■ How to complete this task:
Please work out how many lines in the records below include the word "Enciclopedia", and reply with that number only.
━━ Entries shown
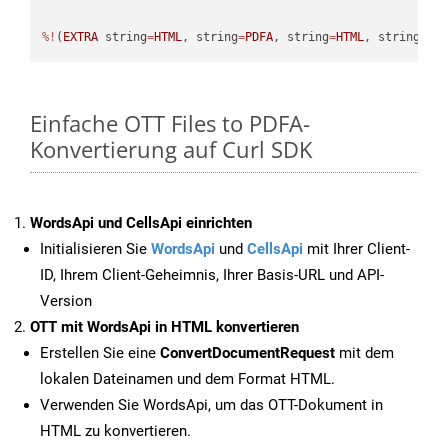
%!
(
EXTRA
 string
=
HTML
, string
=
PDFA
, string
=
HTML
, string
=
PD
Einfache OTT Files to PDFA-
Konvertierung auf Curl SDK
WordsApi und CellsApi einrichten
Initialisieren Sie
WordsApi
und
CellsApi
mit Ihrer Client-
ID, Ihrem Client-Geheimnis, Ihrer Basis-URL und API-
Version
OTT mit WordsApi in HTML konvertieren
Erstellen Sie eine
ConvertDocumentRequest
mit dem
lokalen Dateinamen und dem Format HTML.
Verwenden Sie WordsApi, um das OTT-Dokument in
HTML zu konvertieren.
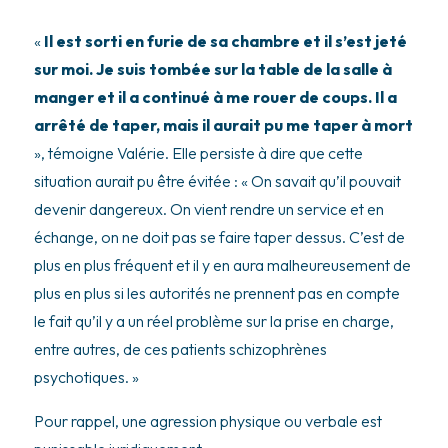
«
Il est sorti en furie de sa chambre et il s’est jeté
sur moi. Je suis tombée sur la table de la salle à
manger et il a continué à me rouer de coups. Il a
arrêté de taper, mais il aurait pu me taper à mort
», témoigne Valérie. Elle persiste à dire que cette
situation aurait pu être évitée : « On savait qu’il pouvait
devenir dangereux. On vient rendre un service et en
échange, on ne doit pas se faire taper dessus. C’est de
plus en plus fréquent et il y en aura malheureusement de
plus en plus si les autorités ne prennent pas en compte
le fait qu’il y a un réel problème sur la prise en charge,
entre autres, de ces patients schizophrènes
psychotiques. »
Pour rappel, une agression physique ou verbale est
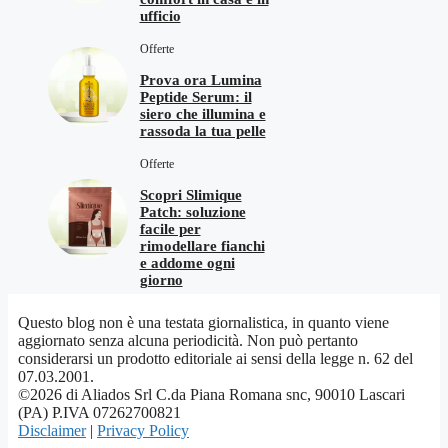
ufficio
Offerte
Prova ora Lumina
Peptide Serum: il
siero che illumina e
rassoda la tua pelle
Offerte
Scopri Slimique
Patch: soluzione
facile per
rimodellare fianchi
e addome ogni
giorno
Questo blog non è una testata giornalistica, in quanto viene
aggiornato senza alcuna periodicità. Non può pertanto
considerarsi un prodotto editoriale ai sensi della legge n. 62 del
07.03.2001.
©2026 di Aliados Srl C.da Piana Romana snc, 90010 Lascari
(PA) P.IVA 07262700821
Disclaimer
|
Privacy Policy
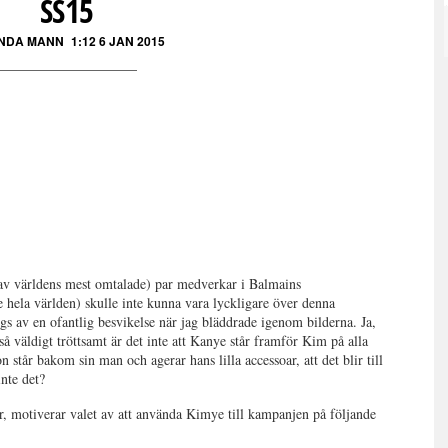
SS15
NDA MANN
1:12 6 JAN 2015
tav världens mest omtalade) par medverkar i Balmains
hela världen) skulle inte kunna vara lyckligare över denna
s av en ofantlig besvikelse när jag bläddrade igenom bilderna. Ja,
å väldigt tröttsamt är det inte att Kanye står framför Kim på alla
n står bakom sin man och agerar hans lilla accessoar, att det blir till
nte det?
r, motiverar valet av att använda Kimye till kampanjen på följande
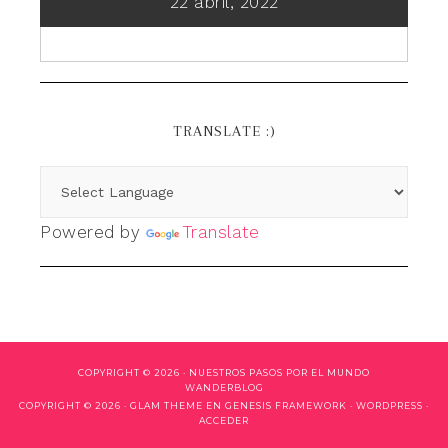
22 abril, 2022
TRANSLATE :)
Powered by
Translate
COPYRIGHT © 2026 ·
NUESTROS PASOS POR EL MUNDO
WANDERBLOG
COPYRIGHT © 2026 ·
GLAM THEME
EN
GENESIS FRAMEWORK
·
WORDPRESS
·
ACCEDER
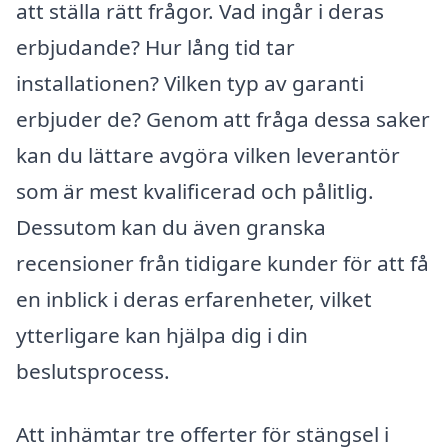
att ställa rätt frågor. Vad ingår i deras
erbjudande? Hur lång tid tar
installationen? Vilken typ av garanti
erbjuder de? Genom att fråga dessa saker
kan du lättare avgöra vilken leverantör
som är mest kvalificerad och pålitlig.
Dessutom kan du även granska
recensioner från tidigare kunder för att få
en inblick i deras erfarenheter, vilket
ytterligare kan hjälpa dig i din
beslutsprocess.
Att inhämtar tre offerter för stängsel i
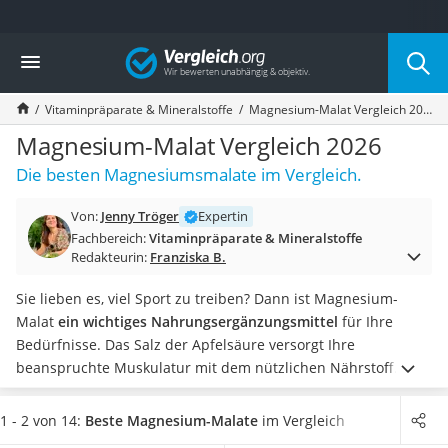
Die beliebtesten Vergleiche nach Kategorie
Vergleich
Drogerie
Inhalator
Vitaminpräparate & Mineralstoffe
Magnesium-Malat Vergleich 2026
Haarschneider
Rollator
Magnesium-Malat Vergleich 2026
Braun Rasierer
Die besten Magnesiumsmalate im Vergleich.
Katzenklappe (Chip)
Rasierer
Von:
Jenny Tröger
Expertin
Masturbator
Fachbereich:
Vitaminpräparate & Mineralstoffe
Massagepistole
Redakteurin:
Franziska B.
Epilierer
Reisehaartrockner
Sie lieben es, viel Sport zu treiben? Dann ist Magnesium-
Eiweißpulver
Malat
ein wichtiges Nahrungsergänzungsmittel
für Ihre
Magnesiumpräparat
Bedürfnisse. Das Salz der Apfelsäure versorgt Ihre
Katzenklappe
beanspruchte Muskulatur mit dem nützlichen Nährstoff
Nackenmassagegerät
Magnesium
, spendet Ihnen zusätzliche Energie und
wird
Zeckenschutz Katze
besonders schnell vom Körper aufgenommen
.
Gängige
1 - 2 von 14:
Beste Magnesium-Malate
im Vergleich
leichter Haartrockner
Online-Tests zeigen, dass Müdigkeit und Muskelkrämpfe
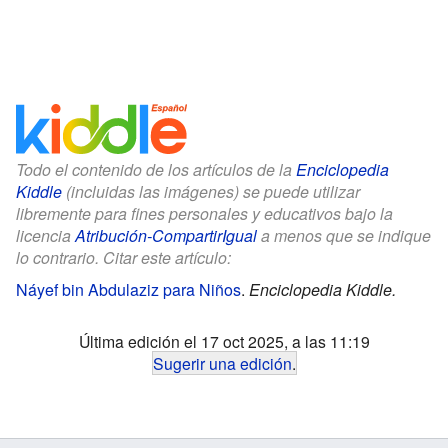
Todo el contenido de los artículos de la
Enciclopedia
Kiddle
(incluidas las imágenes) se puede utilizar
libremente para fines personales y educativos bajo la
licencia
Atribución-CompartirIgual
a menos que se indique
lo contrario. Citar este artículo:
Náyef bin Abdulaziz para Niños
.
Enciclopedia Kiddle.
Última edición el 17 oct 2025, a las 11:19
Sugerir una edición
.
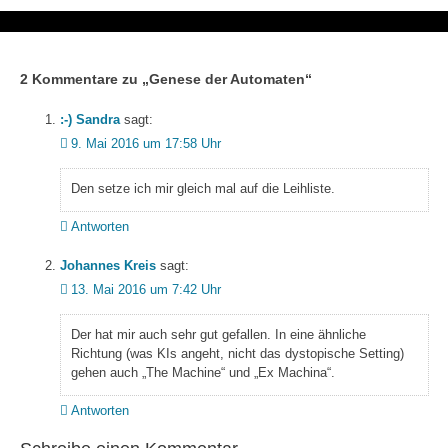
2 Kommentare zu „
Genese der Automaten
“
:-) Sandra
sagt:
9. Mai 2016 um 17:58 Uhr
Den setze ich mir gleich mal auf die Leihliste.
Antworten
Johannes Kreis
sagt:
13. Mai 2016 um 7:42 Uhr
Der hat mir auch sehr gut gefallen. In eine ähnliche
Richtung (was KIs angeht, nicht das dystopische Setting)
gehen auch „The Machine“ und „Ex Machina“.
Antworten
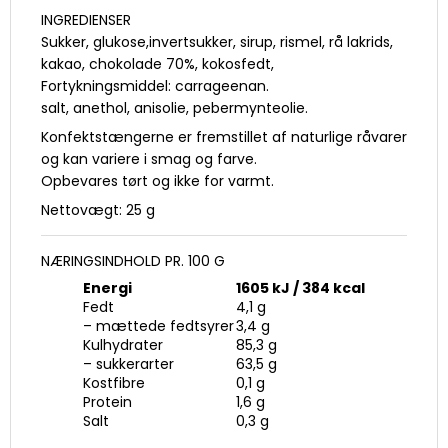
INGREDIENSER
Sukker, glukose,invertsukker, sirup, rismel, rå lakrids,
kakao, chokolade 70%, kokosfedt,
Fortykningsmiddel: carrageenan.
salt, anethol, anisolie, pebermynteolie.
Konfektstængerne er fremstillet af naturlige råvarer
og kan variere i smag og farve.
Opbevares tørt og ikke for varmt.
Nettovægt: 25 g
NÆRINGSINDHOLD PR. 100 G
Energi
1605 kJ / 384 kcal
Fedt
4,1 g
– mættede fedtsyrer
3,4 g
Kulhydrater
85,3 g
– sukkerarter
63,5 g
Kostfibre
0,1 g
Protein
1,6 g
Salt
0,3 g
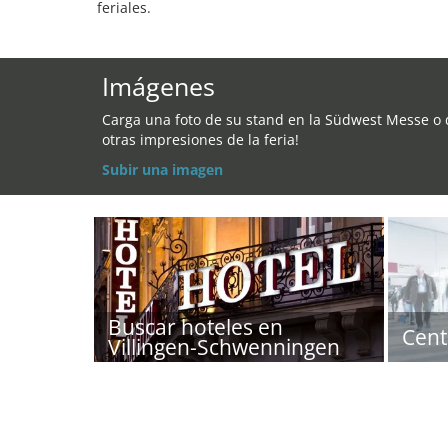
feriales.
Imágenes
Carga una foto de su stand en la Südwest Messe o 
otras impresiones de la feria!
Subir una imagen
Buscar hoteles en
Cent
Villingen-Schwenningen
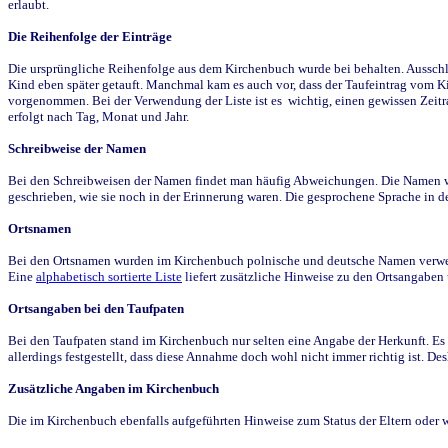
erlaubt.
Die Reihenfolge der Einträge
Die ursprüngliche Reihenfolge aus dem Kirchenbuch wurde bei behalten. Ausschla
Kind eben später getauft. Manchmal kam es auch vor, dass der Taufeintrag vom Ki
vorgenommen. Bei der Verwendung der Liste ist es wichtig, einen gewissen Zeit
erfolgt nach Tag, Monat und Jahr.
Schreibweise der Namen
Bei den Schreibweisen der Namen findet man häufig Abweichungen. Die Namen wur
geschrieben, wie sie noch in der Erinnerung waren. Die gesprochene Sprache in de
Ortsnamen
Bei den Ortsnamen wurden im Kirchenbuch polnische und deutsche Namen verwende
Eine
alphabetisch sortierte Liste
liefert zusätzliche Hinweise zu den Ortsangabe
Ortsangaben bei den Taufpaten
Bei den Taufpaten stand im Kirchenbuch nur selten eine Angabe der Herkunft. Es 
allerdings festgestellt, dass diese Annahme doch wohl nicht immer richtig ist. D
Zusätzliche Angaben im Kirchenbuch
Die im Kirchenbuch ebenfalls aufgeführten Hinweise zum Status der Eltern oder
━━━━
■ Solved problem:
2